WHAT YOU SHOULD DO: Show all lines from the data that include the word "스레드를".

[RECORDS FOR THIS TASK — start]

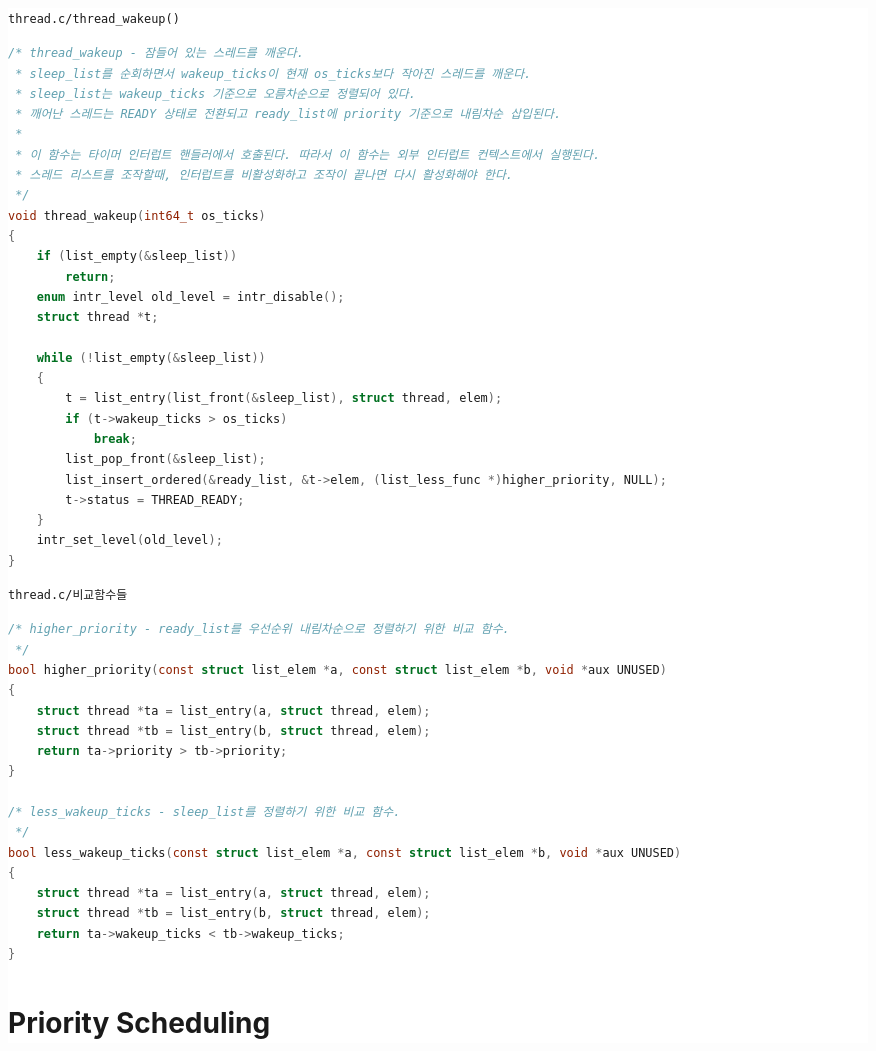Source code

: `thread.c/thread_wakeup()`

```c
/* thread_wakeup - 잠들어 있는 스레드를 깨운다.
 * sleep_list를 순회하면서 wakeup_ticks이 현재 os_ticks보다 작아진 스레드를 깨운다.
 * sleep_list는 wakeup_ticks 기준으로 오름차순으로 정렬되어 있다.
 * 깨어난 스레드는 READY 상태로 전환되고 ready_list에 priority 기준으로 내림차순 삽입된다.
 * 
 * 이 함수는 타이머 인터럽트 핸들러에서 호출된다. 따라서 이 함수는 외부 인터럽트 컨텍스트에서 실행된다.
 * 스레드 리스트를 조작할때, 인터럽트를 비활성화하고 조작이 끝나면 다시 활성화해야 한다.
 */
void thread_wakeup(int64_t os_ticks)
{
	if (list_empty(&sleep_list))
		return;
	enum intr_level old_level = intr_disable();
	struct thread *t;

	while (!list_empty(&sleep_list))
	{
		t = list_entry(list_front(&sleep_list), struct thread, elem);
		if (t->wakeup_ticks > os_ticks)
			break;
		list_pop_front(&sleep_list);
		list_insert_ordered(&ready_list, &t->elem, (list_less_func *)higher_priority, NULL);
		t->status = THREAD_READY;
	}
	intr_set_level(old_level);
}
```

`thread.c/비교함수들`

```c
/* higher_priority - ready_list를 우선순위 내림차순으로 정렬하기 위한 비교 함수.
 */
bool higher_priority(const struct list_elem *a, const struct list_elem *b, void *aux UNUSED)
{
	struct thread *ta = list_entry(a, struct thread, elem);
	struct thread *tb = list_entry(b, struct thread, elem);
	return ta->priority > tb->priority;
}

/* less_wakeup_ticks - sleep_list를 정렬하기 위한 비교 함수.
 */
bool less_wakeup_ticks(const struct list_elem *a, const struct list_elem *b, void *aux UNUSED)
{
	struct thread *ta = list_entry(a, struct thread, elem);
	struct thread *tb = list_entry(b, struct thread, elem);
	return ta->wakeup_ticks < tb->wakeup_ticks;
}
```

# Priority Scheduling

[RECORDS FOR THIS TASK — finish]

EXERCISE OUTPUT:
/* thread_wakeup - 잠들어 있는 스레드를 깨운다.
 * sleep_list를 순회하면서 wakeup_ticks이 현재 os_ticks보다 작아진 스레드를 깨운다.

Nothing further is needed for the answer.